◆ **Extract**:
Note that Glenn never accused Bush/Cheney of rounding up minorities or having schemes of world domination, only that their repetition of lies mirrored the propaganda techniques of the Nazis. I personally don't think that all comparisons to the Third Reich should be verboten: some are legitimate, and I think this is in that group. Now let's put him in front of a camera for television commercials. Who wants to be the first to question John Glenn's patriotism? Huh? Who?
Link 8:39 PM


I hope this becomes a recurring theme. Kerry has been mentioning not just the costs of the war in Iraq, but the opportunity costs:

Even Mr. Kerry's comments about Iraq centered on the economics of the war and its potential impact on domestic priorities.

"He told America the war would cost you how much?" Mr. Kerry said. "One billion dollars. The war has cost $200 billion, and as you look around this country, think of what that money could have done for schools, for health care, for prescription drugs, for all the things we need to do."

◆ **Extracted records**:
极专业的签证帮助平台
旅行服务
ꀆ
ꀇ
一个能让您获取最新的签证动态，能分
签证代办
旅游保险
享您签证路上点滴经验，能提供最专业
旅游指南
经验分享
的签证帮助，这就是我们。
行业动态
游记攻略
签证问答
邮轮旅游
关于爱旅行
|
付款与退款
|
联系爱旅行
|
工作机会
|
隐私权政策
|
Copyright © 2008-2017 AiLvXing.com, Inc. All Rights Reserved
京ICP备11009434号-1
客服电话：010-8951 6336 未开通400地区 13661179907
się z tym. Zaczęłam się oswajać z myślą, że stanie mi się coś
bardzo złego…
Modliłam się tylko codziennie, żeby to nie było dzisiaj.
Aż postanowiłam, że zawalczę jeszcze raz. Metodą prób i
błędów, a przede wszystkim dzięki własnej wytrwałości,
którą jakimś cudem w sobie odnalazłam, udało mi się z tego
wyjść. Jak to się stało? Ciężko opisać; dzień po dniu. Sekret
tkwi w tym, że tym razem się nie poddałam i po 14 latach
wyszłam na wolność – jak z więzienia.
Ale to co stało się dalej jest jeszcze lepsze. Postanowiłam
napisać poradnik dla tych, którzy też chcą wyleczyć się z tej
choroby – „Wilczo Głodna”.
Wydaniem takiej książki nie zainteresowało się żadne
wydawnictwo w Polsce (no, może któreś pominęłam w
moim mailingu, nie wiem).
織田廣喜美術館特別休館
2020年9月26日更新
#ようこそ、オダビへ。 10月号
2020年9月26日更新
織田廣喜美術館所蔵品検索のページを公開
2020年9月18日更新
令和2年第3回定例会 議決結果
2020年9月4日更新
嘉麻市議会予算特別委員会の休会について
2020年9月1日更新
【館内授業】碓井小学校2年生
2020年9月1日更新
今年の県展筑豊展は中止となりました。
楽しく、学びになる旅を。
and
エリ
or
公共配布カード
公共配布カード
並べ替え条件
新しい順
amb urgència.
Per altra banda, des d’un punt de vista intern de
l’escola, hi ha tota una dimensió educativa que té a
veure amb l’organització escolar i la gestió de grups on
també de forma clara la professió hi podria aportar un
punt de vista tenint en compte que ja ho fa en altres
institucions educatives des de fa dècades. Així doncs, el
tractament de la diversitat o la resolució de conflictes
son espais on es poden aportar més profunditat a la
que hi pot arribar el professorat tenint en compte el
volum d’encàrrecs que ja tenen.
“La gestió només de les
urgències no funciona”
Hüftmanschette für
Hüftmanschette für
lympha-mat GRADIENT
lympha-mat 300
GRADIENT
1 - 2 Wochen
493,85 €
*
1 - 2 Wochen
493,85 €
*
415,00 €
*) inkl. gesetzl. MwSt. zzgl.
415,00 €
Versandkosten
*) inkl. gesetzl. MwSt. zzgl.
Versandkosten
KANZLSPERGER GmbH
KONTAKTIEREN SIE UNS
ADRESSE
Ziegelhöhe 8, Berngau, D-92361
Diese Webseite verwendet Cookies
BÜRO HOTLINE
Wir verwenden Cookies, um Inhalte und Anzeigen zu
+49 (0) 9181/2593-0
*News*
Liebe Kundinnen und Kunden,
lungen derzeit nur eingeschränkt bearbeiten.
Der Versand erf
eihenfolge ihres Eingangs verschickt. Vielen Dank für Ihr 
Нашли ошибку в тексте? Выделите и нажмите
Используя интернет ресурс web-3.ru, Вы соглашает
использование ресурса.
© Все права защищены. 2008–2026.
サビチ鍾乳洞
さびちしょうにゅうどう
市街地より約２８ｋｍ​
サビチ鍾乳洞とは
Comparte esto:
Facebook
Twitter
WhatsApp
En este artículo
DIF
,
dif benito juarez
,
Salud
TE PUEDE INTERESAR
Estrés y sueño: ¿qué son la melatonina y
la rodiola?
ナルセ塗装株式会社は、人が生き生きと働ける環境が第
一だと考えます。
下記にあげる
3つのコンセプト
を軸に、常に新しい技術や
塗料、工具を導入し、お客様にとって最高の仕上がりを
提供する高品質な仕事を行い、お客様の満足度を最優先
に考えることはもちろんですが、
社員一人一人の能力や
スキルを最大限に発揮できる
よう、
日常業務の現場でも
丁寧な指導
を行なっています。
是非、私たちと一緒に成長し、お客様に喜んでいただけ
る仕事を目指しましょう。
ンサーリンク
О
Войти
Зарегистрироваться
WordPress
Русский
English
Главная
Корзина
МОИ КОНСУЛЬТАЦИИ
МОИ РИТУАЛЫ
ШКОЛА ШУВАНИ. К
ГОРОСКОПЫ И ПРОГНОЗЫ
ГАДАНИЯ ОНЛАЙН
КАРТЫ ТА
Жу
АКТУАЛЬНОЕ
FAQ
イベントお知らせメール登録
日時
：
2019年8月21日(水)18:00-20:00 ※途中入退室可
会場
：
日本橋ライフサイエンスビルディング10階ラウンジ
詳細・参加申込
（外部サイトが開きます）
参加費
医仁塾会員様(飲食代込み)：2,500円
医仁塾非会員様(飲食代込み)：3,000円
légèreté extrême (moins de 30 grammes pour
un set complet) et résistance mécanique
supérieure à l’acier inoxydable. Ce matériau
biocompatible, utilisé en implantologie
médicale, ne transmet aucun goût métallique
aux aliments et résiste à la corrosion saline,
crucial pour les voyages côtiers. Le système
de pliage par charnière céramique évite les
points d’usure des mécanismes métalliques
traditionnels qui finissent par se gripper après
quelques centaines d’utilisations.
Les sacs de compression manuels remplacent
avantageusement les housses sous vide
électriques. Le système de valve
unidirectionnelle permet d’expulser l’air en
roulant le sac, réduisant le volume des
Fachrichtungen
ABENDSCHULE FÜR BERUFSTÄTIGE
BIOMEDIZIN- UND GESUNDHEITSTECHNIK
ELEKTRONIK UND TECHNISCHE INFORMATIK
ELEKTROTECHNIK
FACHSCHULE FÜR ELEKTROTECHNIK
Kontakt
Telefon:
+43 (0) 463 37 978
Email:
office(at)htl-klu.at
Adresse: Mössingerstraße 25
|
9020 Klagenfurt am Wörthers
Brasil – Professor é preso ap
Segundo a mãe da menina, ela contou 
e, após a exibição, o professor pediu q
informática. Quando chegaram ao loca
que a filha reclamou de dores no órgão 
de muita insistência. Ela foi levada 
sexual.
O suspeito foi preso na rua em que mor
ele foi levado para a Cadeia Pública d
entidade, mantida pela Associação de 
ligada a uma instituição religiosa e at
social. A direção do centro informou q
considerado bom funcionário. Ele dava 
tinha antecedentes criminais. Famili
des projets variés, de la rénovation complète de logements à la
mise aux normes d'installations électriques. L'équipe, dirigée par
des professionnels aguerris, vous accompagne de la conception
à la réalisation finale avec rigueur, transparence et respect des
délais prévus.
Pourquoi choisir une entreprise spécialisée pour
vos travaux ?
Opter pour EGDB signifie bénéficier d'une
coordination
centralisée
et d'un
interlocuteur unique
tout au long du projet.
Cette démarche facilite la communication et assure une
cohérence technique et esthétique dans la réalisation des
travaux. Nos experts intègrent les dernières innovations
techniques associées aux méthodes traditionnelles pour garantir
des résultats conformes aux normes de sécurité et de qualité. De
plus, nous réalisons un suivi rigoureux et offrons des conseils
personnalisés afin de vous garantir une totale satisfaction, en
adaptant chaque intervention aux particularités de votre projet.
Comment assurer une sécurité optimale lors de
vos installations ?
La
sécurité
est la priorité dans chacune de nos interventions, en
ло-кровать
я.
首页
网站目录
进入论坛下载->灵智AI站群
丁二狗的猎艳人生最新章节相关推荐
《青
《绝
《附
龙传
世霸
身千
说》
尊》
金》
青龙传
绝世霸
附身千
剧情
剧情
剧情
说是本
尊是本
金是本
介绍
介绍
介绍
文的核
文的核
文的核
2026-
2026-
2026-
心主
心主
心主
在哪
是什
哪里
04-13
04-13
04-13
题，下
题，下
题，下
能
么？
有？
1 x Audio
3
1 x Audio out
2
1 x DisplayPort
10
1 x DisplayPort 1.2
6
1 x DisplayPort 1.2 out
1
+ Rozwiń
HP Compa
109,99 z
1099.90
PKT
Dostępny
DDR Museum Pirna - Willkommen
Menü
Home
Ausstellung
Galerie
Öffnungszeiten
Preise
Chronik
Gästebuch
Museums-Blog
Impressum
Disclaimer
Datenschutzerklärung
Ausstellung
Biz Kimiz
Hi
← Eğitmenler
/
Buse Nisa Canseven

◆ **Instruction**: List every person mentioned by name in the excerpt. Nothing in the material is needed.

◆ **Answer section**: John Glenn, Bush, Cheney, Kerry